21 December 2010 2:03PM
O is a creature of Wall Street which put him in the White House, squeezed out of him what they wanted in the first 90 days and then, after fixing the Nobel peace prize, strung him up to dry. The guy cannot make a decision, had never fired anyone before he became POTUS. His BIG decisions (Afghanistan, Tax breaks, Insurance) have been compromises, not forgetting the bribe to Bibi to stop building in occupied Palestine so that O could spin it as a firm decision. Gitmo is still not shut down, breaking yet another campaign promise. I voted for him. Am disgusted. Hillary would have been the lesser of the two evils. Bring back the Clinton sleaze.
21 December 2010 2:07PM
I am no economist but Dean Baker highlights what I see as a major headache over here in Ohio and that is the relationship of declining house values and debt. This is a real headache and as far as I can tell most people have done one of two things1. either walked away, often at terrible personal cost in other respects-these actions might seem like an answer but they actually represent the nuclear option in terms of personal development, health and aspirations, and set people back for years in many cases, and create huge dependency and dysfunction. Numbers are important, as there is a threshhold or critical mass to the quantity of dependent people.
2. Hung on, head in sand , hoping like hell for a fairy godmother to come along and make everything right again.
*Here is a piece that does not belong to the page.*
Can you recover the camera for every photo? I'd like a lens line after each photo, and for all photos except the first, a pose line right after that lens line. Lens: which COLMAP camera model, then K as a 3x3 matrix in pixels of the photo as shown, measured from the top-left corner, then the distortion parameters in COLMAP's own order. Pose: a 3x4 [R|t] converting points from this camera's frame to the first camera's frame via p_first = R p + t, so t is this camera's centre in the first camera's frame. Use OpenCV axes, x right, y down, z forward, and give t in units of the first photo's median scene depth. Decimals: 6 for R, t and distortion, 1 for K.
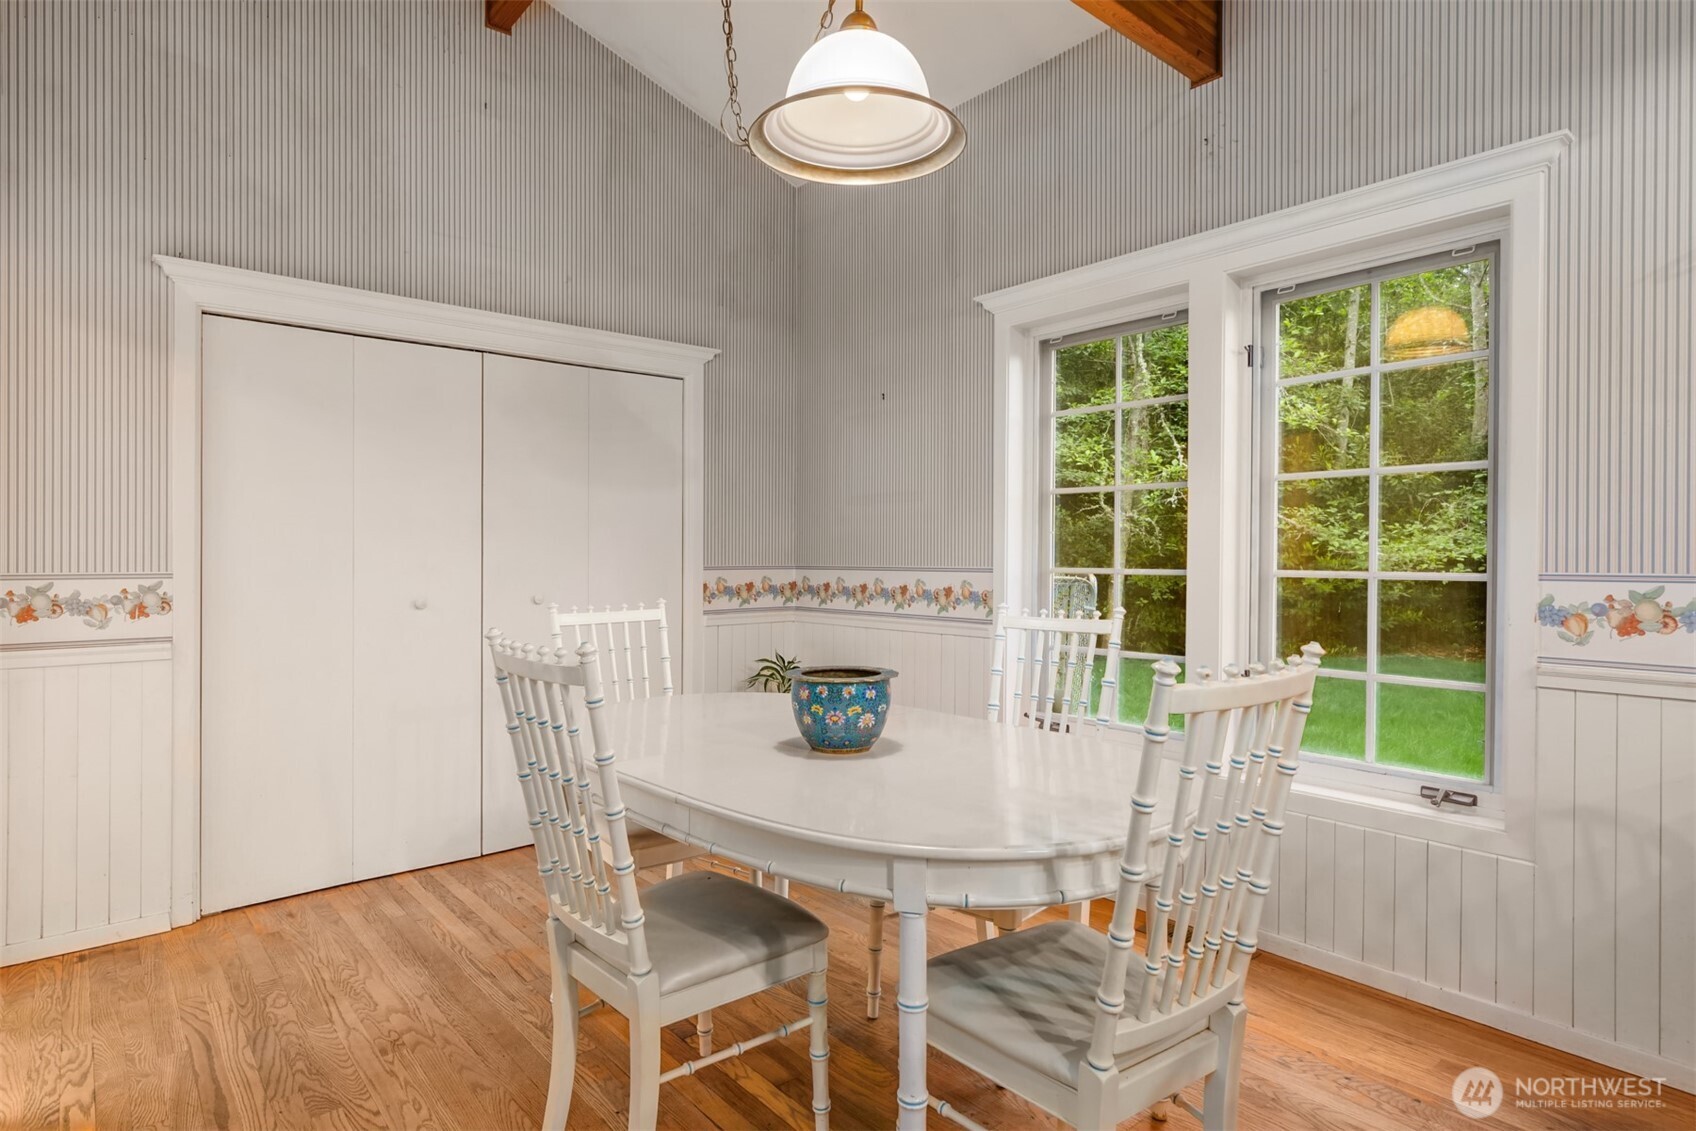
lens RADIAL K [[912.6, 0, 844.1], [0, 912.6, 561.3], [0, 0, 1]] dist [0.007311, 0.001353]
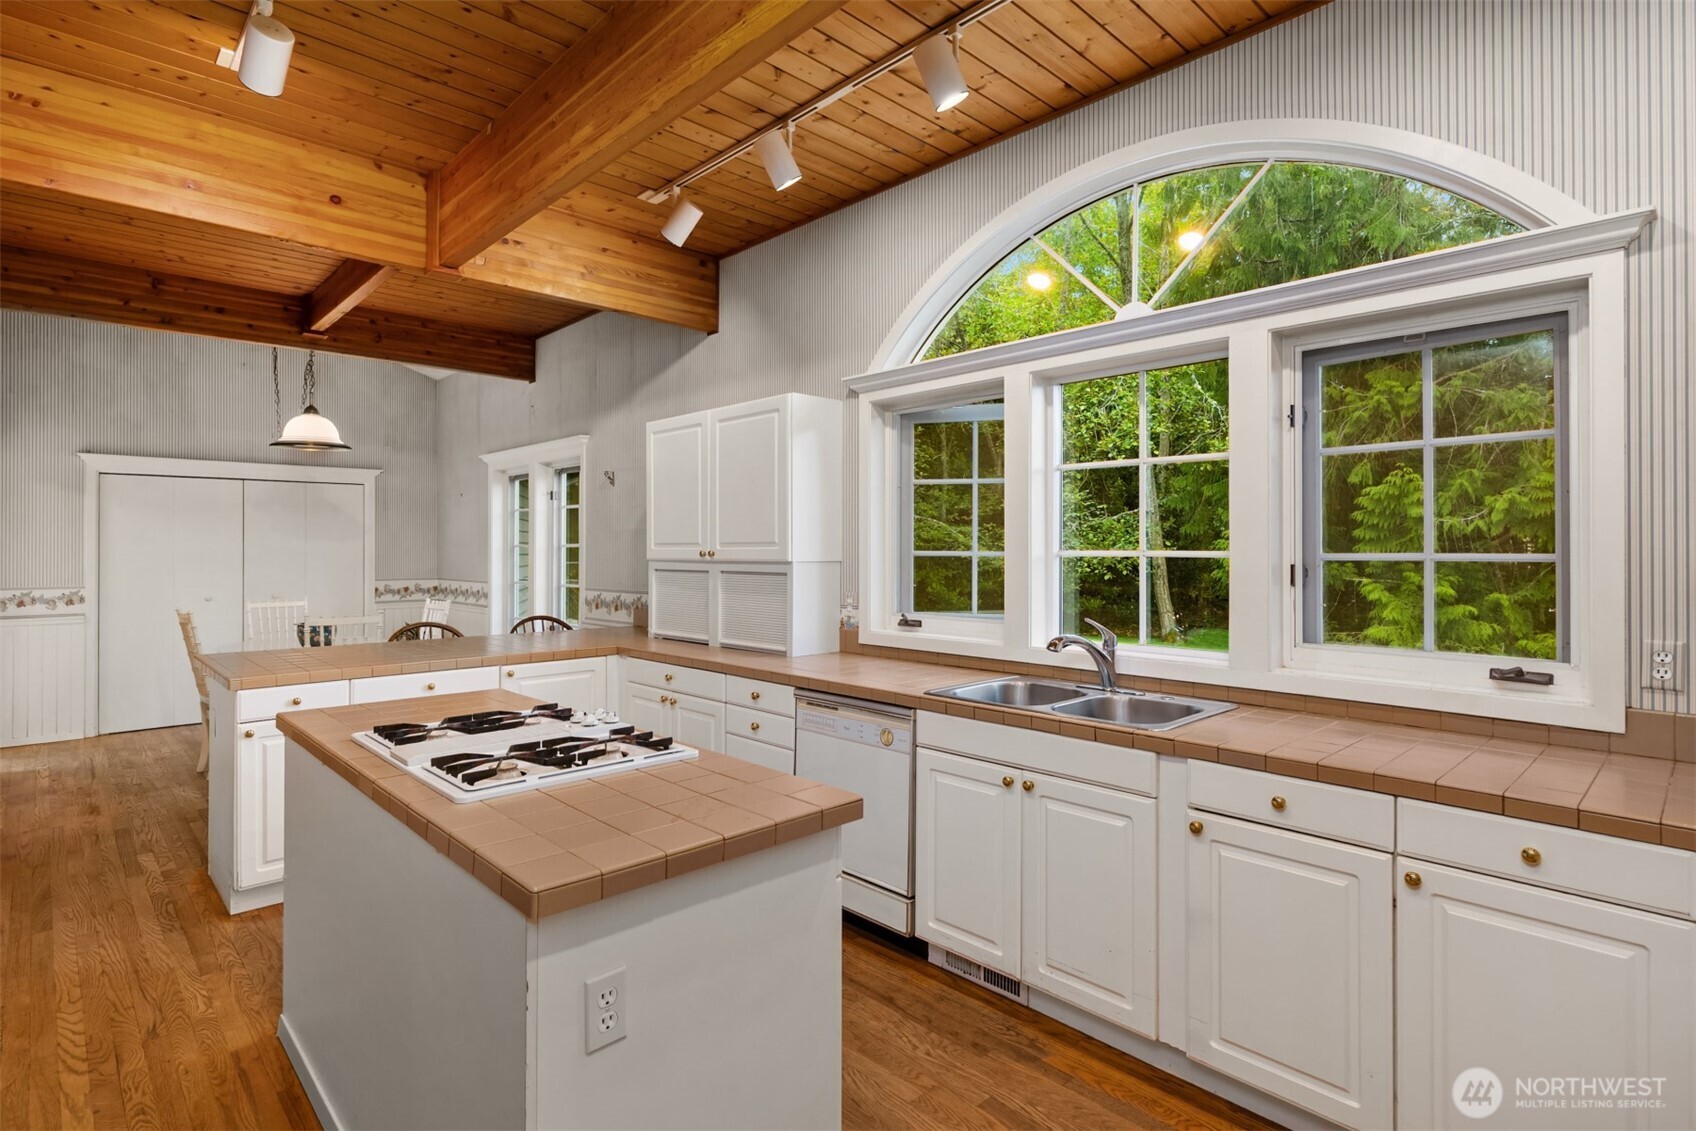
lens RADIAL K [[852.4, 0, 857.6], [0, 852.4, 554.3], [0, 0, 1]] dist [-0.003009, -0.001777]
pose [[0.998266, 0.001840, 0.058839, 1.103989], [-0.002025, 0.999993, 0.003087, -0.079007], [-0.058833, -0.003201, 0.998263, -1.274426]]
Obama has not been the Fairy Godmother but he has made some well meaning but feeble attempts to be one.
The American (consumerist) dream is all but dead, moribund for sure, but the government are trying to promote a 'cut price american dream' or 'consumerism lite' , but this process is actually just slowing the progress to some fateful time of reckoning.
There are major structural problems in the economies of the west which all these fiscal -fiddle measures cannot address, except marginally.
Hopefully this period of difficulty will permit most people to emerge reasonably intact but a major shift in political thinking will have to occur before the re-construction can occur. At the moment all I can see is political gridlock and very little genuine reform. The Tea Party and all the European Nationalism that is raising its ugly reactionary head, is the dumbfuck reaction to all this distress, but this is just creating dangers for all. We are not not in the thirties- we should know a lot more about extremism and fascism and we should be able to do the neat foot work to get out of this bind without the mindless scapegoating and violence, but damn, I think it'll be tough for a while.